Python is popular because of it's expansive ecosystem of libraries, which only exist because the language is duck typed. If it was statically typed, the expansive ecosystem of libraries wouldn't exist.

There is a factor of 3x difference in dev speed between the two typing systems.


It's not just its age, it's how easy it is (was?) to jump in and start writing useful code that could be revisited later on and be able to read it and understand it again.

All of these efforts to turn it into another Typescript are going to, in the end, kill the ease of use it has always had.


This is what F# provides.

F# has a similar whitespace syntax to Python, but is statically typed and can be compiled AoT.

Bubble sort Python:

    mylist = [64, 34, 25, 12, 22, 11, 90, 5]

    n = len(mylist)
    for i in range(n-1):
      for j in range(n-i-1):
        if mylist[j] > mylist[j+1]:
          mylist[j], mylist[j+1] = mylist[j+1], mylist[j]

    print(mylist)


Bubble sort F#:

    let mylist = ResizeArray [ 64; 34; 25; 12; 22; 11; 90; 5 ]

    let n = Seq.length mylist
    for i = 0 to n - 2 do
      for j = 0 to n - i - 2 do
        if mylist[j] > mylist[j + 1] then
          let temp = mylist[j]
          mylist[j] <- mylist[j + 1]
          mylist[j + 1] <- temp

    printfn "%A" mylist

Nim:

  var mylist = [64, 34, 25, 12, 22, 11, 90, 5]

  let n = mylist.len
  for i in 0..n-2:
    for j in 0..n-i-2:
      if mylist[j] > mylist[j + 1]:
        swap(mylist[j], mylist[j + 1])

  echo mylist

You can have that today with Nim.

Nim feels like a really amazing language. There were some minor things that I wanted to do with it. Like trying to solve a codeforces question just out of mere curiosity to build something on top of it.

I felt like although it was similar to python. You can't underestimate the python's standard library features which I felt lacking. I am not sure if these were skill issues. Yes these are similar languages but I would still say that I really welcome a language like SPy too.

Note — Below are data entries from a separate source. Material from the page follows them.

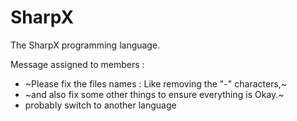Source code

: # SharpX

The SharpX programming language.

Message assigned to members : 
  - ~Please fix the files names : Like removing the "-" characters,~
  - ~and also fix some other things to ensure everything is Okay.~
  - probably switch to another language
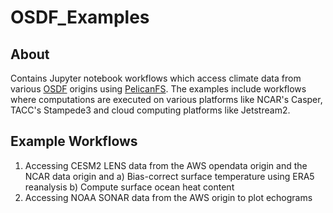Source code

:# OSDF_Examples

## About
Contains Jupyter notebook workflows which access climate data from various [OSDF](https://osg-htc.org/services/osdf.html) origins using [PelicanFS](https://github.com/PelicanPlatform/pelicanfs). The examples include workflows where computations are executed on various platforms like NCAR's Casper, TACC's Stampede3 and cloud computing platforms like Jetstream2. 


## Example Workflows
1) Accessing CESM2 LENS data from the AWS opendata origin and the NCAR data origin and
  a) Bias-correct surface temperature using ERA5 reanalysis
  b) Compute surface ocean heat content
2) Accessing NOAA SONAR data from the AWS origin to plot echograms
 


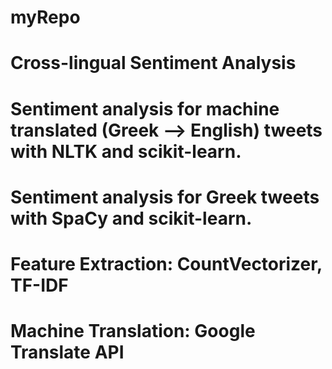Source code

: # myRepo

# Cross-lingual Sentiment Analysis
# Sentiment analysis for machine translated (Greek --> English) tweets with NLTK and scikit-learn.
# Sentiment analysis for Greek tweets with SpaCy and scikit-learn.
# Feature Extraction: CountVectorizer, TF-IDF
# Machine Translation: Google Translate API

The funny thing is that I ended up architecting a really complicated solution to a simple problem in nim and I was proud of it and then I asked chatgpt thinking no way there can be anything simpler for it in nim and I found something that worked in 7-10 or 12* lines and my jaw dropped lol. Maybe chatgpt could be decent to learn nim imo or reading some nim books for sure but the packages environment etc. felt really brittle as well.

I think that there are good features of both nim and SPy and I welcome both personally.


GPT is amazing at Nim. Ive used it to find a subtle bug in a macro that’s hundreds of lines of code.

There don't seem to be great web frameworks like Flask, Django, or FastAPI for Nim.

"Great" smells very subjective. I went to https://forum.nim-lang.org/ . Put "flask" in the search box. Second hit (https://forum.nim-lang.org/search?q=flask) is this: https://forum.nim-lang.org/t/11032 . That mentions not one but 2 projects (https://github.com/HapticX/happyx & https://github.com/planety/prologue).

If either/both are not "great enough" in some particulars you want, why not raise a github issue? (Or even better look into adding said particulars yourself? This is really the main way Python grew its ecosystem.)